A northern blot is, quite simply, a way to detect a specific RNA sequence in a sample. You use gel electrophoresis to separate individual RNA molecules by size, and then transfer those molecules to a membrane and bind them in place using UV light. You then hybridize with a complementary probe (usually DNA because it’s more stable), that has been made detectable – either by using radioactive phosphorous in it, or by covalently attaching fluorescent molecules. The probe sticks to the sequence of interest, and lights it up. You get a band on a gel: totally old school.
By old school, I mean that we’ve been developing ways to do thousands of northern blots at the same time since the 1980s. You can tell a biologist is getting bored with a technique when (1) he develops a way to do it thousands of times at once, or (2) she breaks down an builds a robot to do it for her. A microarray is, basically, thousands of northern blots done at once. Only, well, backwards.
In a northern blot, you tether your sample to a membrane, and you float over labeled probe. In a microarray, you tether your probe to a slide, and you float over labeled sample. Based on where your label shows up, you can tell which molecule it was attached to. So you can do your northern blot, for every gene in a sample, and see which of thousands of genes are being transcribed. Cool. But since this is biology we’re talking about, you still probably have to do two, a test and a control.
Only, wouldn’t it be even better if you could just do them both at once? That way, any fluctuations due to the time you let them hybridize or the temperature of the slide or the humidity or whatever would be canceled out. And, hey, if we use fluorescence, we can measure two colors!
You can see where this is going, right? The first two fluorescent molecules that were widely used were GFP – green – and DsRed – red. (Related note: GFP is awesome enough that its discoverers, Shimomura, Chalfie, and Tsien won the Nobel Prize in Chemistry in 2008.) So scientists were able to tell relative levels of test and control by binding DsRed to their control samples and GFP to their test samples and measuring Red v. Green. Red meant turned off in the test, yellow meant no change, and green meant turned on in the test.
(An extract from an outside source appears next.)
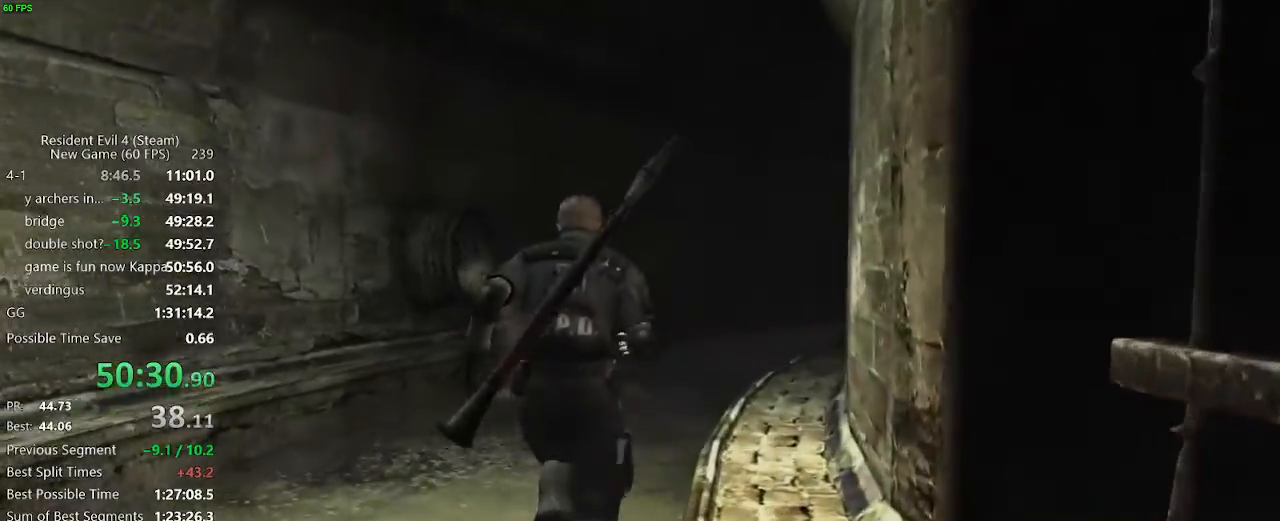
{"keys": ["w"], "mouse": [], "events": [[133, "d", "down"], [367, "d", "up"]]}
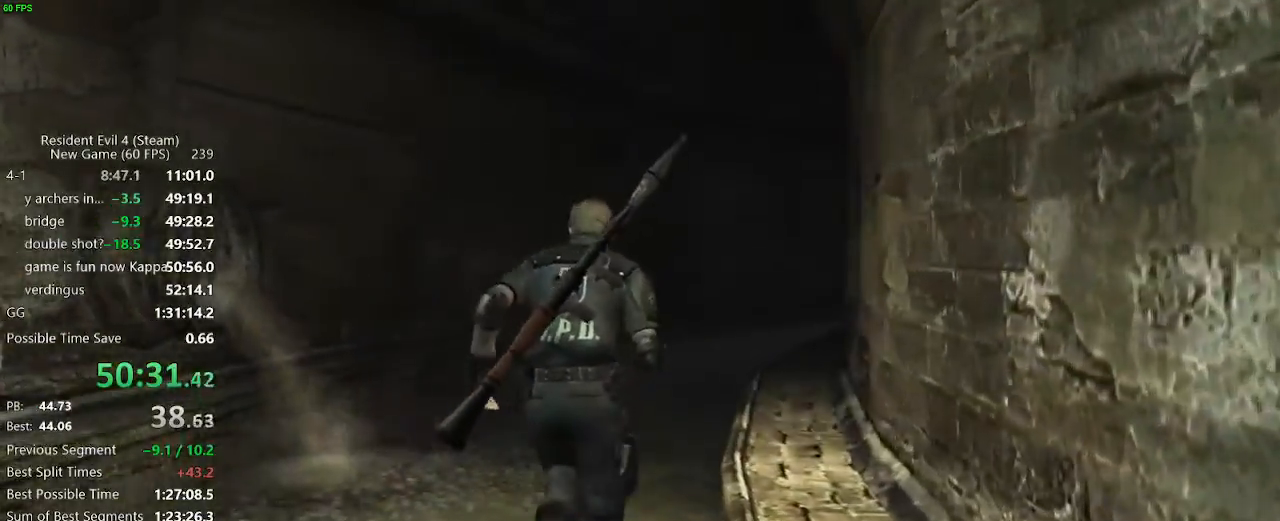
{"keys": ["w"], "mouse": [], "events": [[67, "f", "down"], [100, "f", "up"], [150, "f", "down"], [200, "f", "up"], [250, "f", "down"], [300, "f", "up"], [333, "f", "down"], [383, "f", "up"], [433, "f", "down"], [483, "f", "up"]]}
Which meant, in short, that there was a very natural way to present that data: red is “off”, green is “on”. Having the grid go through black rather than yellow was essentially just a matter of normalizing for intensity, although it helped to bring attention to the important parts of the graph: the things that were different in the test than in the control.
The thing is, as sequencing becomes cheaper and cheaper, more biologists are moving away from microarrays. Sequencing data gives you everything a microarray does, and more. But everyone is so used to the convention of red is “off” and green is “on” that we look askance at a new one. There are some exceptions. Epigenetic marks, especially DNA methylation or histone modifications, can be expressed in the same cluster-gram, and often have a different color scheme. But that just means that if you’re not measuring RNA levels, you don’t necessarily need to use the same convention. (Of course, many people still do.) And people know this is a problem. In the manual for R color schemes, they have this to say about the red/green color scheme: “The redgreen color map ranges from pure green at the low end, through black in the middle, to pure red at the high end. Although this is the most common color map used in the microarray literature, it will prove problematic for individuals with red-green color-blindness.”
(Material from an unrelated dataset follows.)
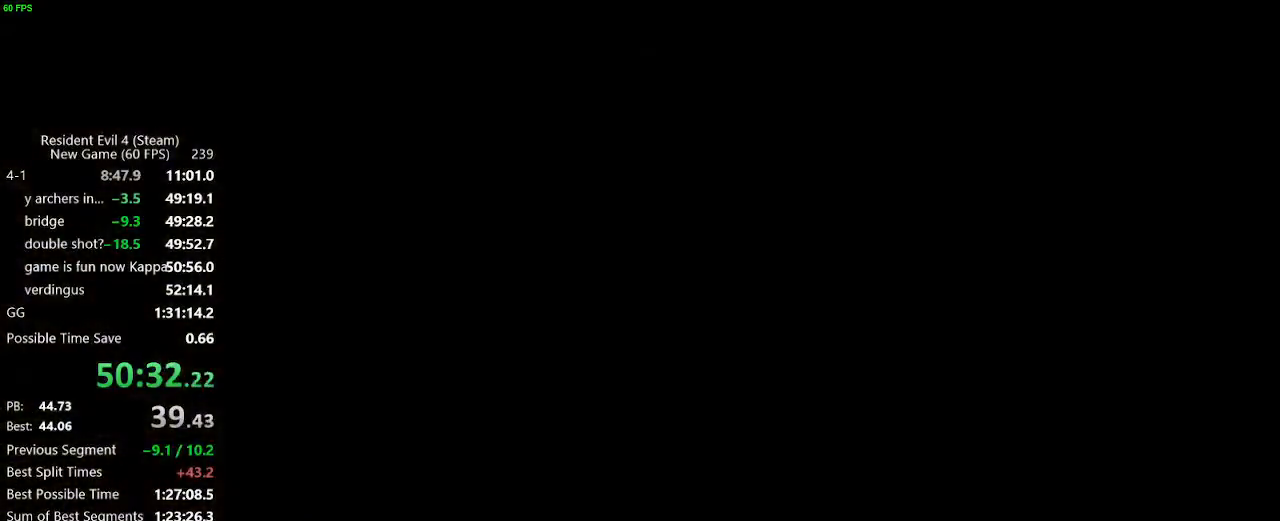
{"keys": [], "mouse": [], "events": [[50, "return", "up"], [133, "return", "down"], [183, "return", "up"], [183, "tab", "down"], [233, "tab", "up"]]}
The fact of the matter is, at base, there are lots of conventions in biology – I think in any science – that are there because, at one point, this kind of thing made sense. And even though it’s become divorced from its source (the initial images of microarrays where low expression in a test versus control actually read out as green versus red fluorescence) if any individual researcher tries to change it now we’ll mostly just confuse people.